Source texts of formatted documents

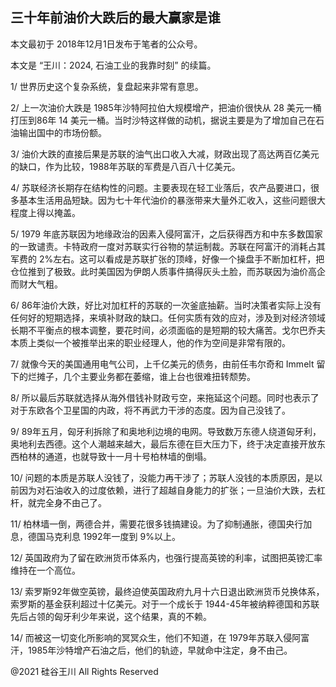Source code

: ## 三十年前油价大跌后的最大赢家是谁

本文最初于 2018年12月1日发布于笔者的公众号。

本文是 “王川：2024, 石油工业的我靠时刻” 的续篇。

1/ 世界历史这个复杂系统，复盘起来非常有意思。

2/ 上一次油价大跌是 1985年沙特阿拉伯大规模增产，把油价很快从 28 美元一桶打压到86年 14
美元一桶。当时沙特这样做的动机，据说主要是为了增加自己在石油输出国中的市场份额。

3/ 油价大跌的直接后果是苏联的油气出口收入大减，财政出现了高达两百亿美元的缺口，作为比较，1988年苏联的军费是八百八十亿美元。

4/ 苏联经济长期存在结构性的问题。主要表现在轻工业落后，农产品要进口，很多基本生活用品短缺。因为七十年代油价的暴涨带来大量外汇收入，这些问题很大程度上得以掩盖。

5/ 1979 年底苏联因为地缘政治的因素入侵阿富汗，之后获得西方和中东多数国家的一致谴责。卡特政府一度对苏联实行谷物的禁运制裁。苏联在阿富汗的消耗占其军费的
2%左右。这可以看成是苏联扩张的顶峰，好像一个操盘手不断加杠杆，把仓位推到了极致。此时美国因为伊朗人质事件搞得灰头土脸，而苏联因为油价高企而财大气粗。

6/
86年油价大跌，好比对加杠杆的苏联的一次釜底抽薪。当时决策者实际上没有任何好的短期选择，来填补财政的缺口。任何实质有效的应对，涉及到对经济领域长期不平衡点的根本调整，要花时间，必须面临的是短期的较大痛苦。戈尔巴乔夫本质上类似一个被推举出来的职业经理人，他的作为空间是非常有限的。

7/ 就像今天的美国通用电气公司，上千亿美元的债务，由前任韦尔奇和 Immelt 留下的烂摊子，几个主要业务都在萎缩，谁上台也很难扭转颓势。

8/ 所以最后苏联就选择从海外借钱补财政亏空，来拖延这个问题。同时也表示了对于东欧各个卫星国的内政，将不再武力干涉的态度。因为自己没钱了。

9/ 89年五月，匈牙利拆除了和奥地利边境的电网。导致数万东德人绕道匈牙利，奥地利去西德。这个人潮越来越大，最后东德在巨大压力下，终于决定直接开放东西柏林的通道，也就导致十一月十号柏林墙的倒塌。

10/ 问题的本质是苏联人没钱了，没能力再干涉了；苏联人没钱的本质原因，是以前因为对石油收入的过度依赖，进行了超越自身能力的扩张；一旦油价大跌，去杠杆，就完全身不由己了。

11/ 柏林墙一倒，两德合并，需要花很多钱搞建设。为了抑制通胀，德国央行加息，德国马克利息 1992年一度到 9%以上。

12/ 英国政府为了留在欧洲货币体系内，也强行提高英镑的利率，试图把英镑汇率维持在一个高位。

13/ 索罗斯92年做空英镑，最终迫使英国政府九月十六日退出欧洲货币兑换体系，索罗斯的基金获利超过十亿美元。对于一个成长于
1944-45年被纳粹德国和苏联先后占领的匈牙利少年来说，这个结果，真的不赖。

14/ 而被这一切变化所影响的冥冥众生，他们不知道，在 1979年苏联入侵阿富汗，1985年沙特增产石油之后，他们的轨迹，早就命中注定，身不由己。

@2021 硅谷王川 All Rights Reserved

What is being asked:
Repeat every record above exactly, except the pictures.

Solution to the exercise:
Source code

: ## 三十年前油价大跌后的最大赢家是谁

本文最初于 2018年12月1日发布于笔者的公众号。

本文是 “王川：2024, 石油工业的我靠时刻” 的续篇。

1/ 世界历史这个复杂系统，复盘起来非常有意思。

2/ 上一次油价大跌是 1985年沙特阿拉伯大规模增产，把油价很快从 28 美元一桶打压到86年 14
美元一桶。当时沙特这样做的动机，据说主要是为了增加自己在石油输出国中的市场份额。

3/ 油价大跌的直接后果是苏联的油气出口收入大减，财政出现了高达两百亿美元的缺口，作为比较，1988年苏联的军费是八百八十亿美元。

4/ 苏联经济长期存在结构性的问题。主要表现在轻工业落后，农产品要进口，很多基本生活用品短缺。因为七十年代油价的暴涨带来大量外汇收入，这些问题很大程度上得以掩盖。

5/ 1979 年底苏联因为地缘政治的因素入侵阿富汗，之后获得西方和中东多数国家的一致谴责。卡特政府一度对苏联实行谷物的禁运制裁。苏联在阿富汗的消耗占其军费的
2%左右。这可以看成是苏联扩张的顶峰，好像一个操盘手不断加杠杆，把仓位推到了极致。此时美国因为伊朗人质事件搞得灰头土脸，而苏联因为油价高企而财大气粗。

6/
86年油价大跌，好比对加杠杆的苏联的一次釜底抽薪。当时决策者实际上没有任何好的短期选择，来填补财政的缺口。任何实质有效的应对，涉及到对经济领域长期不平衡点的根本调整，要花时间，必须面临的是短期的较大痛苦。戈尔巴乔夫本质上类似一个被推举出来的职业经理人，他的作为空间是非常有限的。

7/ 就像今天的美国通用电气公司，上千亿美元的债务，由前任韦尔奇和 Immelt 留下的烂摊子，几个主要业务都在萎缩，谁上台也很难扭转颓势。

8/ 所以最后苏联就选择从海外借钱补财政亏空，来拖延这个问题。同时也表示了对于东欧各个卫星国的内政，将不再武力干涉的态度。因为自己没钱了。

9/ 89年五月，匈牙利拆除了和奥地利边境的电网。导致数万东德人绕道匈牙利，奥地利去西德。这个人潮越来越大，最后东德在巨大压力下，终于决定直接开放东西柏林的通道，也就导致十一月十号柏林墙的倒塌。

10/ 问题的本质是苏联人没钱了，没能力再干涉了；苏联人没钱的本质原因，是以前因为对石油收入的过度依赖，进行了超越自身能力的扩张；一旦油价大跌，去杠杆，就完全身不由己了。

11/ 柏林墙一倒，两德合并，需要花很多钱搞建设。为了抑制通胀，德国央行加息，德国马克利息 1992年一度到 9%以上。

12/ 英国政府为了留在欧洲货币体系内，也强行提高英镑的利率，试图把英镑汇率维持在一个高位。

13/ 索罗斯92年做空英镑，最终迫使英国政府九月十六日退出欧洲货币兑换体系，索罗斯的基金获利超过十亿美元。对于一个成长于
1944-45年被纳粹德国和苏联先后占领的匈牙利少年来说，这个结果，真的不赖。

14/ 而被这一切变化所影响的冥冥众生，他们不知道，在 1979年苏联入侵阿富汗，1985年沙特增产石油之后，他们的轨迹，早就命中注定，身不由己。

@2021 硅谷王川 All Rights Reserved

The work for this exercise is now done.